BEIJING - In order to meet the challenge of opening up its oil product market to the outside world, China's oil refining and chemical industry now must focus on solving four major problems, say experts.

First, the growth in oil refining and chemical production capacity is not fully suited to the fast-growing market demand. A structural contradiction exists in the supply of and demand for oil products, with the ratio of production of diesel oil to petrol lower than the ratio of demand, and LNG and fuel oil comprising a chunk of imports.

Second, restrained by resources, the production of domestic oil and gas has slowed, with the shortage of oil for chemical use becoming increasingly pronounced.

Third, the market share of home-made petrochemical products will be affected by low-duty import products in future.

Fourth, the production of clean fuel and environment-friendly petrochemicals will add investment and cost pressure on producers.

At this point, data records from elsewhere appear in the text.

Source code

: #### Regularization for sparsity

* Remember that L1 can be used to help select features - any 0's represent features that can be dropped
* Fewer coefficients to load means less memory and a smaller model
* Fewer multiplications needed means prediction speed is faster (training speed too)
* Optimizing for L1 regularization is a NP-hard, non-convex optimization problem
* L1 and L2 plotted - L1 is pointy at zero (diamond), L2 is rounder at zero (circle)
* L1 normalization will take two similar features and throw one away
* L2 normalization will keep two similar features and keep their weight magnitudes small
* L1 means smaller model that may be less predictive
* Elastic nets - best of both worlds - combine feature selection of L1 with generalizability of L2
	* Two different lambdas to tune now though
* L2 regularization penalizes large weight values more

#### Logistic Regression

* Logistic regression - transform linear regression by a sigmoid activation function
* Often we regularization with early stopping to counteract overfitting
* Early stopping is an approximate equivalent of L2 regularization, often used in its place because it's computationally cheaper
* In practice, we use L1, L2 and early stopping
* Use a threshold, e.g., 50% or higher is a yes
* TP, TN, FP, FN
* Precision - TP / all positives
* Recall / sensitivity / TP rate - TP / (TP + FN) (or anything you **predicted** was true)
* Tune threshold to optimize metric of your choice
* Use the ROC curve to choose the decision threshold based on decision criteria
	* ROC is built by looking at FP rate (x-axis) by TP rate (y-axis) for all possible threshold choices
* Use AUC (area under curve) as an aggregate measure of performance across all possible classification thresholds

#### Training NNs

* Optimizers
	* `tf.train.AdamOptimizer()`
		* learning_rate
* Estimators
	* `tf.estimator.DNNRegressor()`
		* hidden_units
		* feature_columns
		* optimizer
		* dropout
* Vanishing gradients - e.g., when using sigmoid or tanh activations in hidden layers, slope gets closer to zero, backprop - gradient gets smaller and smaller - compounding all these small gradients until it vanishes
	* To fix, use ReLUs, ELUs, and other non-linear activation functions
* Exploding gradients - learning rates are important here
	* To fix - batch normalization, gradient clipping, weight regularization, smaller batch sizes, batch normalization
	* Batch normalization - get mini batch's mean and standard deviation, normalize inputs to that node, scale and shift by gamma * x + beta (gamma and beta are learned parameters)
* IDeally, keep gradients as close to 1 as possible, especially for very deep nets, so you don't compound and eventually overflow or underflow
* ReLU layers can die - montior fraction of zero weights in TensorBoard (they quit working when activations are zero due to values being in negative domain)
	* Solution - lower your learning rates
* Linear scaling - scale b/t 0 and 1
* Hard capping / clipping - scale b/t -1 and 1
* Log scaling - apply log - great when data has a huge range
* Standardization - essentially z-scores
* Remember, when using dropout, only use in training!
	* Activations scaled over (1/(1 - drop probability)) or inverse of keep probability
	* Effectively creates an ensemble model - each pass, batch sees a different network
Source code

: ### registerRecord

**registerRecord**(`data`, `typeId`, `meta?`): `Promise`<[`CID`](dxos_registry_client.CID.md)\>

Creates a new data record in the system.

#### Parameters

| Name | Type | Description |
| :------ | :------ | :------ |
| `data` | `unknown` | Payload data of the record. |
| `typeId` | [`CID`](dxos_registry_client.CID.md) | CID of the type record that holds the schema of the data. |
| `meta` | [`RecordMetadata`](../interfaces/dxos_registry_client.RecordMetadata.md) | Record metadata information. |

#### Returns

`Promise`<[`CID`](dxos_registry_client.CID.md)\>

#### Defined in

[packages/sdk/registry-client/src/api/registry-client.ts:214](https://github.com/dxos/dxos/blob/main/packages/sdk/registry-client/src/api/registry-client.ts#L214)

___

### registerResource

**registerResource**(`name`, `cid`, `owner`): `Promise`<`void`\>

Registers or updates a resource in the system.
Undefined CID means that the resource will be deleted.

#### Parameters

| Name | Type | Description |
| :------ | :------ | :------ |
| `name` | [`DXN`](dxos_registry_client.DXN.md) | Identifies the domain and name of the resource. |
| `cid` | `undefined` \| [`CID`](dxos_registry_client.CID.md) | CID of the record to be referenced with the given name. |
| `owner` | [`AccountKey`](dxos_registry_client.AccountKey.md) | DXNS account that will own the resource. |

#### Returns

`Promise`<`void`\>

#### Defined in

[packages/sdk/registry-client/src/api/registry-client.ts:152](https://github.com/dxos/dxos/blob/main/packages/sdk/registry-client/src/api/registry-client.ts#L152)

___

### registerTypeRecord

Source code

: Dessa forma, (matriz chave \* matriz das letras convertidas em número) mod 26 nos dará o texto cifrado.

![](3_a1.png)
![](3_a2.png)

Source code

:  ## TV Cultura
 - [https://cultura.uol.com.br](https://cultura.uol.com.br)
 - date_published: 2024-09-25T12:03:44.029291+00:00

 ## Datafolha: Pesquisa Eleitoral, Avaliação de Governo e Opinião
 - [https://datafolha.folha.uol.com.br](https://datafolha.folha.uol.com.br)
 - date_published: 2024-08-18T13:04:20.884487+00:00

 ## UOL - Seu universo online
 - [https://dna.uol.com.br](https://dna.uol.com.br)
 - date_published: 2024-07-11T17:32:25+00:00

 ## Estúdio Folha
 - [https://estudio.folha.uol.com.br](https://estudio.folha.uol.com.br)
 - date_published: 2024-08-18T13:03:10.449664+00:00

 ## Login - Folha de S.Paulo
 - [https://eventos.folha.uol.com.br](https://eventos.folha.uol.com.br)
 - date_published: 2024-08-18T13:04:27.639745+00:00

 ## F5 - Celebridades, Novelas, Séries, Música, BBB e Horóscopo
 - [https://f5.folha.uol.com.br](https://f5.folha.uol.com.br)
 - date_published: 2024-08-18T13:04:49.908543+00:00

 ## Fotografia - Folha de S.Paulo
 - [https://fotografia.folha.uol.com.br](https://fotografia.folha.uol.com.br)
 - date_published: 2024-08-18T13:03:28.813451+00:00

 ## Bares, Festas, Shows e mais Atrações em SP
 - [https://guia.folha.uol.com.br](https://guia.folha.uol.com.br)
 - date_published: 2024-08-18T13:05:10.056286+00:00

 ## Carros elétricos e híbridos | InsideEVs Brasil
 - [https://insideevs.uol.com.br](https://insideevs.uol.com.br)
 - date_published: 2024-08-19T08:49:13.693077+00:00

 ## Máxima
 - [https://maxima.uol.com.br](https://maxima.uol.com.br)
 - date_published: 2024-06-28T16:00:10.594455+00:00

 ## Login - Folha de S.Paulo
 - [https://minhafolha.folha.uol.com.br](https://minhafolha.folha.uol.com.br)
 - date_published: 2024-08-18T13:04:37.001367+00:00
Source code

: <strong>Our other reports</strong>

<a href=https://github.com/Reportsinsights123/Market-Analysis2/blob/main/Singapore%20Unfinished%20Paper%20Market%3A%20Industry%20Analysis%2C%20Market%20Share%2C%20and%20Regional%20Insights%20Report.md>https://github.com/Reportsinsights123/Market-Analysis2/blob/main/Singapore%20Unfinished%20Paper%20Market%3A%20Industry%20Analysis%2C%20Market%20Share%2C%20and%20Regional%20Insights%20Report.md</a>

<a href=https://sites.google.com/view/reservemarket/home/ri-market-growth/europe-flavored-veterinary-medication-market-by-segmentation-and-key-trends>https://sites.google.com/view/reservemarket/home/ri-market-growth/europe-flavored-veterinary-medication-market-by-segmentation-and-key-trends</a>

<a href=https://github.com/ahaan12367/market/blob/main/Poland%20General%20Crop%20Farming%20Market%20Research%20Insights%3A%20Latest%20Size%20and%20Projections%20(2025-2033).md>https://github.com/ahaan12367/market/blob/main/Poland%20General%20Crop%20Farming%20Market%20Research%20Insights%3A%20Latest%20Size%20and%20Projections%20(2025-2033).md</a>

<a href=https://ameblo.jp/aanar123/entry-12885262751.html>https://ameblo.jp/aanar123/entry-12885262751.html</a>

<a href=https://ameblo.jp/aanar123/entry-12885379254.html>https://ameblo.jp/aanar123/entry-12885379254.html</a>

In an attempt to sharpen the competitive edge of China's oil refining and petrochemical industries and raise their overall capacity, the country has placed greater efforts on structural readjustment and technological renovation. As a result, the industrial structure and production distribution has improved remarkably.

Statistics illustrate that China now owns seven, 10 million-ton refining plants, has built a batch of large petroleum and chemical production bases like Daqing, Jinshan, Yangtze and Yanshan, and formed 100,000-ton and 200,000-ton oil wharf groups with oil tanks having a total capacity of 38.9 million cubic meters.